The Indian was constructing one of his cigarettes. (Opdycke frowned once more. Cigarette smoking was vaguely effeminate, definitely sissified, a habit shared by women, young boys and old hobos.) “Bigger than a breadbox,” the Indian responded rather musically, “smaller than a house.”
“How big?” asked Mr. Opdycke once more.
“How big?” repeated Whitecrow in a strange manner, tilting his head as if addressing some third party. Jonathon nodded, and then answered, “Big enough to eat anything in the water. Too big to be eaten by anything in the water. So the answer to your question is, as big as the water itself.”
“How big in feet? Two feet? Three feet?”
“A fish doesn’t have feet,” responded Whitecrow.
Mr. Opdycke didn’t like being teased. Mostly out of boredom he considered murdering the Indian. Opdycke thought that the awl would make the best weapon, sharp enough to pierce the skull. Then Opdycke would fill up the Indian’s pockets with rocks, toss him into Loo Kow, and no one would ever be the wiser.

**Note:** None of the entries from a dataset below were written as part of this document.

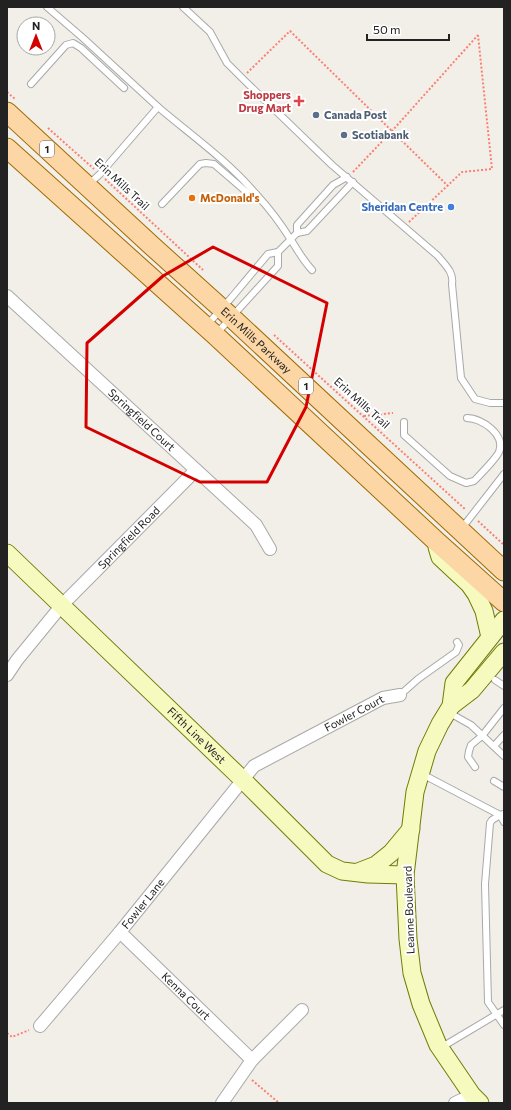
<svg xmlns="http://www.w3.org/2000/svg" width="511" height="1110" font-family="Commissioner,sans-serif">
  <rect width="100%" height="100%" fill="#f2efe9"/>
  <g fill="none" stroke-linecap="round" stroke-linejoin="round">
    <defs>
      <g id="lane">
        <polyline points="47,7 83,38 158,107 100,174 88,185"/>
        <path d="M183,7L210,32L227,63L246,82L332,165L438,256C445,265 454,272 452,284L461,378L475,399L490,403H504"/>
        <polyline points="31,84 66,45 73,43 81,48 124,88"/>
        <path d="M158,107C191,135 227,160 256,194C269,208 281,224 291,240C299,252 302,259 312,270"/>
        <polyline points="162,204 200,164 206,163 214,164 250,195 253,196 256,194"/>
        <polyline points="297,233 297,225 333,185 347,177"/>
        <polyline points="207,325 232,297 268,254 278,252 297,233 307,231 353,182"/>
        <polyline points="217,333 278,266 278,252"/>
        <path d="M404,422V435L450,476L466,483L474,481C480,475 496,458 499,452C506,435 482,418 467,418"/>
        <polyline points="462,528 504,474"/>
        <polyline points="495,680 504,686"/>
        <polyline points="400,695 418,679 456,652 459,645 457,642"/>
        <polyline points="448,712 471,725 504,756"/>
        <polyline points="494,746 504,735"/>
        <polyline points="475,767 468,757 469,751 471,745 482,736 504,708"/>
        <polyline points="422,774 500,815 503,814"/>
        <polyline points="494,781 504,787"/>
        <polyline points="504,822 500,815 492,820 490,823 485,884 488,1002 504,1025"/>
        <polyline points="442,1047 504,1010"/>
      </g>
      <g id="street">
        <path id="s1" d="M7,296L256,525L270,549"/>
        <path id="s2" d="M7,675L17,660L62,605L196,470"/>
        <path id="s3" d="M120,932L252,1060"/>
        <path id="s4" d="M40,1026L120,932L254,766L383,698L400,695"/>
        <polyline points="222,1103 252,1060 302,1010"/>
        <polyline points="455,1103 472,1095"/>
      </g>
      <g id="secondary">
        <polyline points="437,547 440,557 469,584 476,594 484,611 490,637"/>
        <path id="s5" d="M7,553L242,779L327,864L342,871L368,874L405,875"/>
        <polyline points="451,706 472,690 504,652"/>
        <polyline points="358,872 376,865 391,853 411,829"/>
        <polyline points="480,1103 472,1095 438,1045 421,1004 412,973 408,939 405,875 415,792 427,751 440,724 451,706 454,683 504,620"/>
      </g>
      <g id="primary">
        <path id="s6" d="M7,112L151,245L231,317L504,571"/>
        <polyline points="7,148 215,335 436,541 504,602"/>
      </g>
    </defs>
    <use href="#lane" stroke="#a9a9a9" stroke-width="8"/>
    <use href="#street" stroke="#a9a9a9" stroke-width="14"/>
    <use href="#secondary" stroke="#707d05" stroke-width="19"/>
    <use href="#primary" stroke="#a06b00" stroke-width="21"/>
    <g stroke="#fa8072" stroke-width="2" stroke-dasharray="2 2" stroke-linecap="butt">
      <polyline points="247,73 290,31 448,186"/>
      <polyline points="7,92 15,99"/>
      <polyline points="48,128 94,169"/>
      <polyline points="353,172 392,131 478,35"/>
      <polyline points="105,179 203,270"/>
      <polyline points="409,222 462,172 492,169 478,35"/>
      <polyline points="274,335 466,510"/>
      <polyline points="364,416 393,413"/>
      <polyline points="478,521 504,545"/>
      <polyline points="7,1033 12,1037 29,1030"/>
      <polyline points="252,1080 279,1103"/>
    </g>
    <use href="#lane" stroke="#fff" stroke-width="6"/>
    <use href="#street" stroke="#fff" stroke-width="12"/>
    <use href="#secondary" stroke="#f7fabf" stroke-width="17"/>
    <use href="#primary" stroke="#fcd6a4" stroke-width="19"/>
  </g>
  <path fill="none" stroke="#d40000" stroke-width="3" stroke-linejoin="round" d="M213,247L327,303L306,407L267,482H200L86,427L87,343L163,276Z"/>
  <path fill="#e0444e" stroke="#fff" stroke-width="1.5" d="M297 95h4v4h4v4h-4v4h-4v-4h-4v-4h4z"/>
  <g fill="#5c6f8a" stroke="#fff" stroke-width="1.5">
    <circle cx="316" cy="115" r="4"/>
    <circle cx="344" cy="135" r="4"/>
  </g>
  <circle fill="#e8710a" stroke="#fff" stroke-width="1.5" cx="192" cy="198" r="4"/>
  <circle fill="#3f7fe0" stroke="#fff" stroke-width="1.5" cx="451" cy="207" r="4"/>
  <g text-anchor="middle" stroke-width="4" stroke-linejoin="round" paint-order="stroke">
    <g fill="#fff" stroke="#646464" stroke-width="1">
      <rect x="40" y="141" width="14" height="16" rx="3"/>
      <rect x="299" y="378" width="14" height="16" rx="3"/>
    </g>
    <g font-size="10" font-weight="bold" fill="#222">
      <text x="47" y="153">1</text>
      <text x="306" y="390">1</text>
    </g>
    <g font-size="11" font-weight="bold" fill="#be3a42" stroke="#fff" text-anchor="end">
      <text x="291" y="99">Shoppers<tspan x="291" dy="13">Drug Mart</tspan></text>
    </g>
    <g font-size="11" font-weight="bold" fill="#4e5e75" stroke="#fff" text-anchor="start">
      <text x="324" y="119">Canada Post</text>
      <text x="352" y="139">Scotiabank</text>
    </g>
    <g font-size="11" fill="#222" stroke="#fff">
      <text transform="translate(122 184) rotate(43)" y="4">Erin Mills Trail</text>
      <text dy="4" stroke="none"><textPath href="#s6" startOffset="338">Erin Mills Parkway</textPath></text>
      <text transform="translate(362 403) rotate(42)" y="4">Erin Mills Trail</text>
      <text dy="4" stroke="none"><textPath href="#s1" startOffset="183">Springfield Court</textPath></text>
      <text dy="4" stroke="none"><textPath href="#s2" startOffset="184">Springfield Road</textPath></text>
      <text dy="4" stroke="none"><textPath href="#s4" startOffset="450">Fowler Court</textPath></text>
      <text dy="4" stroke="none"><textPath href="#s5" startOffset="263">Fifth Line West</textPath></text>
      <text dy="4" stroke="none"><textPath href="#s4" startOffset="160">Fowler Lane</textPath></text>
      <text transform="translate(409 910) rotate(-92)" y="4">Leanne Boulevard</text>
      <text dy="4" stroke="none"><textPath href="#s3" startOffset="92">Kenna Court</textPath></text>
    </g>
    <g font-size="11" font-weight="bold" fill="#c56008" stroke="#fff" text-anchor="start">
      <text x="200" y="202">McDonald's</text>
    </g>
    <g font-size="11" font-weight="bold" fill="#366cbe" stroke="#fff" text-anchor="end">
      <text x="443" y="211">Sheridan Centre</text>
    </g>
  </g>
  <rect width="511" height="1110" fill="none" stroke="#222222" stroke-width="16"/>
  <g transform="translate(36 36)"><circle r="19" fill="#ffffff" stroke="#a7a7a7"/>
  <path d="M0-3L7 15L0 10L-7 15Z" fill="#d40000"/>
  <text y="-6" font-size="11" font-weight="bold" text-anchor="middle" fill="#222222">N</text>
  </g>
  <path d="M367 34v6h82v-6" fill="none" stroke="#222222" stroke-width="2"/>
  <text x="373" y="34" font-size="12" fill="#222222" stroke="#ffffff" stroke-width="3" paint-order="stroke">50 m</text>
</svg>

Jonathon Whitecrow was smiling at Mr. Opdycke in a gentle way. “I see you have a cranking reel-winch,” said the Indian, pointing with his smoking white tube at Opdycke’s fishing gear.

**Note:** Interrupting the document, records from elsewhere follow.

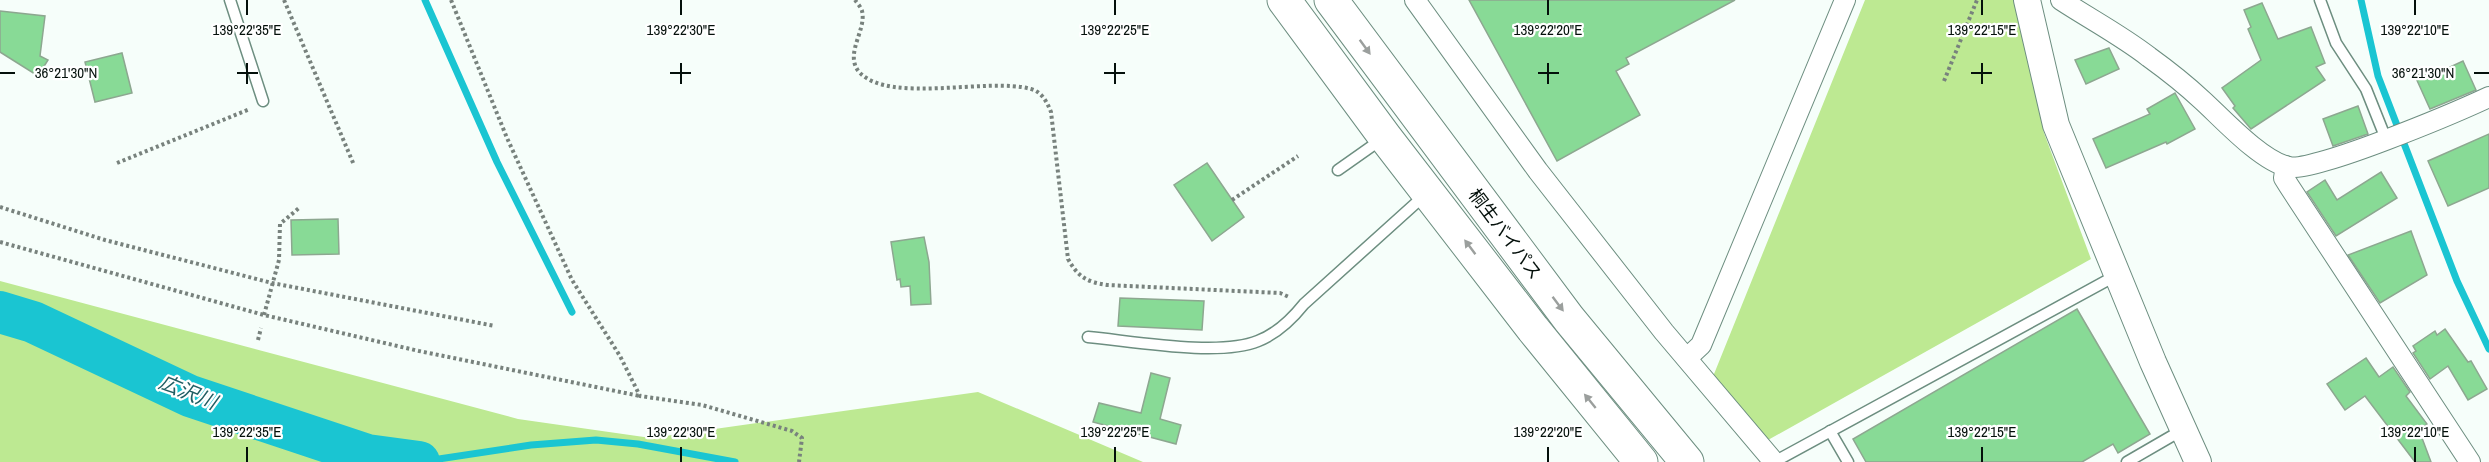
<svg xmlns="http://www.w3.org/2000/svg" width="2489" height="462" viewBox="0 0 2489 462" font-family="'Archivo Narrow','Noto Sans JP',sans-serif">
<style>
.green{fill:#bde992}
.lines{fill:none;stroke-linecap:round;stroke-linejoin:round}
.stream{stroke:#1ac5d2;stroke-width:7}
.river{stroke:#1ac5d2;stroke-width:42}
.building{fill:#88da96;stroke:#8da790;stroke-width:1.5}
.service-casing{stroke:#6d8e80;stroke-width:13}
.minor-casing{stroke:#6d8e80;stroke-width:22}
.tertiary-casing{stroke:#6d8e80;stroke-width:28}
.trunk-casing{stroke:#6d8e80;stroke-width:35}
.path{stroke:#78827d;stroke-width:4;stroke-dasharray:3 3;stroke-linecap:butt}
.service{stroke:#fff;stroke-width:10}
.minor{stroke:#fff;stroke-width:20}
.tertiary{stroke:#fff;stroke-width:26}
.trunk{stroke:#fff;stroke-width:33}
.oneway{fill:#9b9f9d}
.ticks{fill:none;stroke:#04100b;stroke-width:2}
.labels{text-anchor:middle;stroke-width:4.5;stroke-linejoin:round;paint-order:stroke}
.street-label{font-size:18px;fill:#04100b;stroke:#fff}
.water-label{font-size:20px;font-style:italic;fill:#215e63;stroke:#fff}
.ticks-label{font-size:15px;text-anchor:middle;fill:#04100b;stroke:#fff;stroke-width:4.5;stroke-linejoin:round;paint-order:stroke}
</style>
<rect width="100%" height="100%" fill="#f6fefa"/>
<g class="green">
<polygon points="1865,0 2018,0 2044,133 2091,259 1768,440 1712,379"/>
<polygon points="0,281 518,419 651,438 978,392 1143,462 0,462"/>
</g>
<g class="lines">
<g class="stream">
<polyline points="425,0 497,162 572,312"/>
<polyline points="2361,0 2378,76 2457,281 2489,349"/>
<polyline points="419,462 531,445 596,440 638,444 735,462"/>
</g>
<polyline class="river" points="0,312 33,322 190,396 367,455 419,462"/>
</g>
<g class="building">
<polygon points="1469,0 1735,0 1626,58 1629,64 1616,71 1640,115 1557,161"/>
<polygon points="2262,3 2278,39 2311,27 2325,63 2316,67 2325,80 2251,129 2233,108 2235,106 2222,88 2261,60 2248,29 2251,27 2244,10"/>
<polygon points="0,11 45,16 40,56 48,60 38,76 0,52"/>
<polygon points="2109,48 2119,69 2086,84 2075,60"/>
<polygon points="122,53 132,93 95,102 85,62"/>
<polygon points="2463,61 2476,90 2430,109 2415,76 2433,69 2435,74"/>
<polygon points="2175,93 2195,129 2167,144 2166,142 2106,168 2093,139 2150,114 2147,109"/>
<polygon points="2358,106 2368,134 2333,146 2323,119"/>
<polygon points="2489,134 2489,188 2448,206 2428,161"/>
<polygon points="1207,163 1244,217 1212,241 1174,185"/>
<polygon points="2381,172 2397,198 2336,236 2307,192 2325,180 2337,200"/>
<polygon points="338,219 339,254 292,255 291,220"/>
<polygon points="2411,231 2427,275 2380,303 2348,255"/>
<polygon points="924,237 929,262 931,304 911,305 910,286 901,287 900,279 897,280 891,242"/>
<polygon points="1120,298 1204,301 1202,330 1118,326"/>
<polygon points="2077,309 2150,434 2118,453 2113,444 2082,462 1866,462 1853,439"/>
<polygon points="2445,329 2468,362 2471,361 2487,389 2468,400 2448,366 2430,379 2413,353 2416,351 2413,346 2435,331 2437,335"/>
<polygon points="2366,358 2379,377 2393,367 2410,392 2406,396 2427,424 2419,430 2431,462 2415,462 2365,396 2345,410 2327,384"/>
<polygon points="1151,373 1170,378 1160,419 1181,425 1176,444 1093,422 1099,403 1141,413"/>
</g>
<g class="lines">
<g class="service-casing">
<g id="service">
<polyline points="230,0 263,101"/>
<polyline points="2320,0 2336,43 2366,89 2386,139"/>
<polyline points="1338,170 1382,139"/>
<path d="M1088,337C1132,341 1219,357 1258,341C1276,334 1292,319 1304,304L1426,194"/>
<polyline points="1830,431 1848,462"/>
<polyline points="1774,462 2117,275"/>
<polyline points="2127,462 2184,429"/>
</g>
</g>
<g class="minor-casing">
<g id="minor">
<polyline points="1415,0 1538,171 1664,332 1774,462"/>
<path d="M2061,0C2090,19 2122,36 2149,57C2167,70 2186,85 2202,100C2223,119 2260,160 2288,167C2314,173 2459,111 2489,97"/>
<polyline points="2286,166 2284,178 2289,186 2470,462"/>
<polyline points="1687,358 1701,345 1845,0"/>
</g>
</g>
<g class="tertiary-casing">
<polyline id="tertiary" points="2027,0 2056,125 2153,362 2198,462"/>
</g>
<g class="trunk-casing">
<g id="trunk">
<polyline points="1284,0 1385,137 1533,329 1641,462"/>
<polyline points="1331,0 1569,319 1687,462"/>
</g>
</g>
<g class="path">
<polyline points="284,0 354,165"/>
<polyline points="451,0 507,138 572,280 620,356 640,396 702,405 792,431 802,438 799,462"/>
<path d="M855,0C857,3 861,7 862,11C867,30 843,55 860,73C891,104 988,77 1031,89C1042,92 1047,102 1051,112L1068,259C1078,277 1087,282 1107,285L1280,293L1289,297"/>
<polyline points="1944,81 1977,0"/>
<polyline points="117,163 250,109"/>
<polyline points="1232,200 1298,156"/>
<polyline points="0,207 105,240 272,283 495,326"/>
<polyline points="0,242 264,315 419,351 640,396"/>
<polyline points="264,315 279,260 280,224 299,208"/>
<polyline points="258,340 261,328"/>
</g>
<use href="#service" class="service"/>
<use href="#minor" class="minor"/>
<use href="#tertiary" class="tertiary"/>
<use href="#trunk" class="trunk"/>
</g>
<defs><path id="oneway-solid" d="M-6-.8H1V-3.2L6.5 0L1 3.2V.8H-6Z" transform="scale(1.5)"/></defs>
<g class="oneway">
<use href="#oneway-solid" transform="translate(1365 47) rotate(54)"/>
<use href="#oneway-solid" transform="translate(1470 247) rotate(-127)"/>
<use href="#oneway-solid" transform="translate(1558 304) rotate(53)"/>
<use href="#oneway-solid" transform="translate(1590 401) rotate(-129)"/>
</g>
<path class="ticks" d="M247,0V15M681,0V15M1115,0V15M1548,0V15M1982,0V15M2415,0V15M247,63V84M681,63V84M1115,63V84M1548,63V84M1982,63V84M0,73H15M237,73H258M670,73H691M1104,73H1125M1538,73H1559M1971,73H1992M2474,73H2489M247,447V462M681,447V462M1115,447V462M1548,447V462M1982,447V462M2415,447V462"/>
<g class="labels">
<g class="street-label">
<text transform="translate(1505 234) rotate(53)" y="6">桐生バイパス</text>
</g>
<g class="water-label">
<text transform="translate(188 392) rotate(22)" y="7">広沢川</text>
</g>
</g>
<g class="ticks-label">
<text x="247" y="35">139°22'35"E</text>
<text x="681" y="35">139°22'30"E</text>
<text x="1115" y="35">139°22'25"E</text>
<text x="1548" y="35">139°22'20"E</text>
<text x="1982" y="35">139°22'15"E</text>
<text x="2415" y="35">139°22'10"E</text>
<text x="2423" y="78">36°21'30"N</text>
<text x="66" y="78">36°21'30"N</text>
<text x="247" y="437">139°22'35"E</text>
<text x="681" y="437">139°22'30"E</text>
<text x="1115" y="437">139°22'25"E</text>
<text x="1548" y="437">139°22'20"E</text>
<text x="1982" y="437">139°22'15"E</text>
<text x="2415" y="437">139°22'10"E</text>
</g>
</svg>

“Yeh,” grunted Opdycke rudely, but pride of ownership overcame him. He picked up the butt of his pole and cranked the contraption’s handle. It produced a horrible sound, loud and jagged like a ratchet’s. “I made it,” he informed the Indian, “at the Phalanstery.” Opdycke set about assembling his stuff. First of all he fed the horse-hair line from the reel through the rod’s guides. Opdycke’s pole was seven feet long, a fairly short one. Joseph Hope owned rods of nine, ten and even twelve feet, which he used when hiding behind bushes and fishing quiet waters. Then Opdycke attached the two lines together, the horse-hair and the gut leader. He was ready to fish.